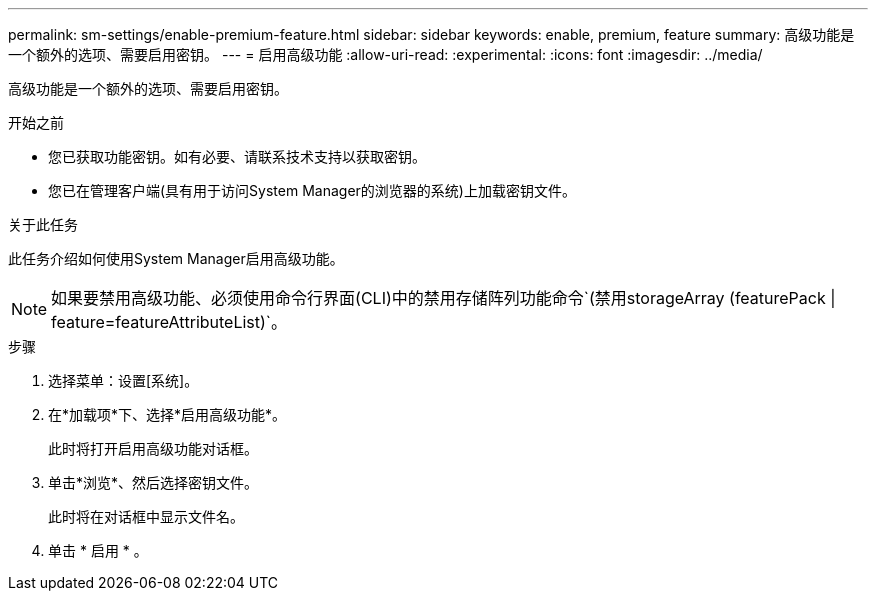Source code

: ---
permalink: sm-settings/enable-premium-feature.html 
sidebar: sidebar 
keywords: enable, premium, feature 
summary: 高级功能是一个额外的选项、需要启用密钥。 
---
= 启用高级功能
:allow-uri-read: 
:experimental: 
:icons: font
:imagesdir: ../media/


[role="lead"]
高级功能是一个额外的选项、需要启用密钥。

.开始之前
* 您已获取功能密钥。如有必要、请联系技术支持以获取密钥。
* 您已在管理客户端(具有用于访问System Manager的浏览器的系统)上加载密钥文件。


.关于此任务
此任务介绍如何使用System Manager启用高级功能。

[NOTE]
====
如果要禁用高级功能、必须使用命令行界面(CLI)中的禁用存储阵列功能命令`(禁用storageArray (featurePack | feature=featureAttributeList)`。

====
.步骤
. 选择菜单：设置[系统]。
. 在*加载项*下、选择*启用高级功能*。
+
此时将打开启用高级功能对话框。

. 单击*浏览*、然后选择密钥文件。
+
此时将在对话框中显示文件名。

. 单击 * 启用 * 。

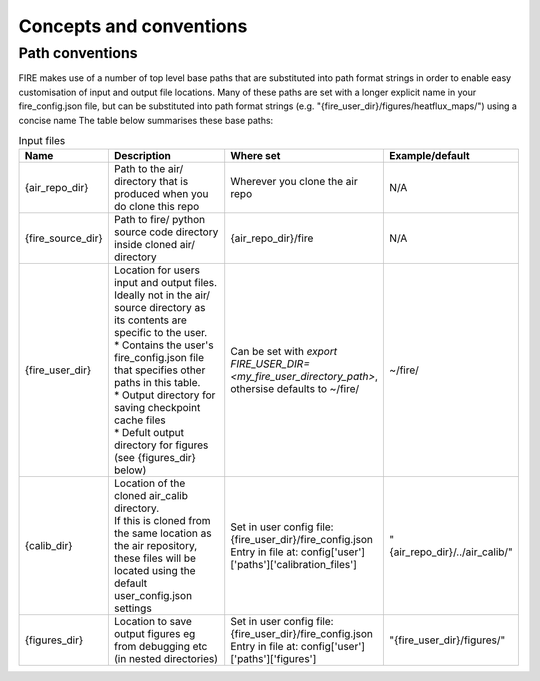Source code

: Concepts and conventions
========================

.. _path-conventions:
Path conventions
----------------
FIRE makes use of a number of top level base paths that are substituted into path format strings in order to enable
easy customisation of input and output file locations.
Many of these paths are set with a longer explicit name in your fire_config.json file, but can be substituted into
path format strings (e.g. "{fire_user_dir}/figures/heatflux_maps/") using a concise name
The table below summarises these base paths:

.. list-table:: Input files
    :widths: 15 50 30 30
    :header-rows: 1

    * - Name
      - Description
      - Where set
      - Example/default
    * - {air_repo_dir}
      - Path to the air/ directory that is produced when you do clone this repo
      - Wherever you clone the air repo
      - N/A
    * - {fire_source_dir}
      - Path to fire/ python source code directory inside cloned air/ directory
      - {air_repo_dir}/fire
      - N/A
    * - {fire_user_dir}
      - | Location for users input and output files. Ideally not in the air/
        | source directory as its contents are specific to the user.
        | * Contains the user's fire_config.json file that specifies other paths in this table.
        | * Output directory for saving checkpoint cache files
        | * Defult output directory for figures (see {figures_dir} below)
      - | Can be set with `export FIRE_USER_DIR=<my_fire_user_directory_path>`,
        | othersise defaults to ~/fire/
      - ~/fire/
    * - {calib_dir}
      - | Location of the cloned air_calib directory.
        | If this is cloned from the same location as the air repository,
        | these files will be located using the default user_config.json settings
      - | Set in user config file: {fire_user_dir}/fire_config.json
        | Entry in file at: config['user']['paths']['calibration_files']
      - "{air_repo_dir}/../air_calib/"
    * - {figures_dir}
      - Location to save output figures eg from debugging etc (in nested directories)
      - | Set in user config file: {fire_user_dir}/fire_config.json
        | Entry in file at: config['user']['paths']['figures']
      - "{fire_user_dir}/figures/"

Exercise details: Please print the entries exactly as they stand. Images are not part of the copy.

Task solution:
Source code

: ---
permalink: sm-settings/enable-premium-feature.html 
sidebar: sidebar 
keywords: enable, premium, feature 
summary: 高级功能是一个额外的选项、需要启用密钥。 
---
= 启用高级功能
:allow-uri-read: 
:experimental: 
:icons: font
:imagesdir: ../media/


[role="lead"]
高级功能是一个额外的选项、需要启用密钥。

.开始之前
* 您已获取功能密钥。如有必要、请联系技术支持以获取密钥。
* 您已在管理客户端(具有用于访问System Manager的浏览器的系统)上加载密钥文件。


.关于此任务
此任务介绍如何使用System Manager启用高级功能。

[NOTE]
====
如果要禁用高级功能、必须使用命令行界面(CLI)中的禁用存储阵列功能命令`(禁用storageArray (featurePack | feature=featureAttributeList)`。

====
.步骤
. 选择菜单：设置[系统]。
. 在*加载项*下、选择*启用高级功能*。
+
此时将打开启用高级功能对话框。

. 单击*浏览*、然后选择密钥文件。
+
此时将在对话框中显示文件名。

. 单击 * 启用 * 。

Source code

: Concepts and conventions
========================

.. _path-conventions:
Path conventions
----------------
FIRE makes use of a number of top level base paths that are substituted into path format strings in order to enable
easy customisation of input and output file locations.
Many of these paths are set with a longer explicit name in your fire_config.json file, but can be substituted into
path format strings (e.g. "{fire_user_dir}/figures/heatflux_maps/") using a concise name
The table below summarises these base paths:

.. list-table:: Input files
    :widths: 15 50 30 30
    :header-rows: 1

    * - Name
      - Description
      - Where set
      - Example/default
    * - {air_repo_dir}
      - Path to the air/ directory that is produced when you do clone this repo
      - Wherever you clone the air repo
      - N/A
    * - {fire_source_dir}
      - Path to fire/ python source code directory inside cloned air/ directory
      - {air_repo_dir}/fire
      - N/A
    * - {fire_user_dir}
      - | Location for users input and output files. Ideally not in the air/
        | source directory as its contents are specific to the user.
        | * Contains the user's fire_config.json file that specifies other paths in this table.
        | * Output directory for saving checkpoint cache files
        | * Defult output directory for figures (see {figures_dir} below)
      - | Can be set with `export FIRE_USER_DIR=<my_fire_user_directory_path>`,
        | othersise defaults to ~/fire/
      - ~/fire/
    * - {calib_dir}
      - | Location of the cloned air_calib directory.
        | If this is cloned from the same location as the air repository,
        | these files will be located using the default user_config.json settings
      - | Set in user config file: {fire_user_dir}/fire_config.json
        | Entry in file at: config['user']['paths']['calibration_files']
      - "{air_repo_dir}/../air_calib/"
    * - {figures_dir}
      - Location to save output figures eg from debugging etc (in nested directories)
      - | Set in user config file: {fire_user_dir}/fire_config.json
        | Entry in file at: config['user']['paths']['figures']
      - "{fire_user_dir}/figures/"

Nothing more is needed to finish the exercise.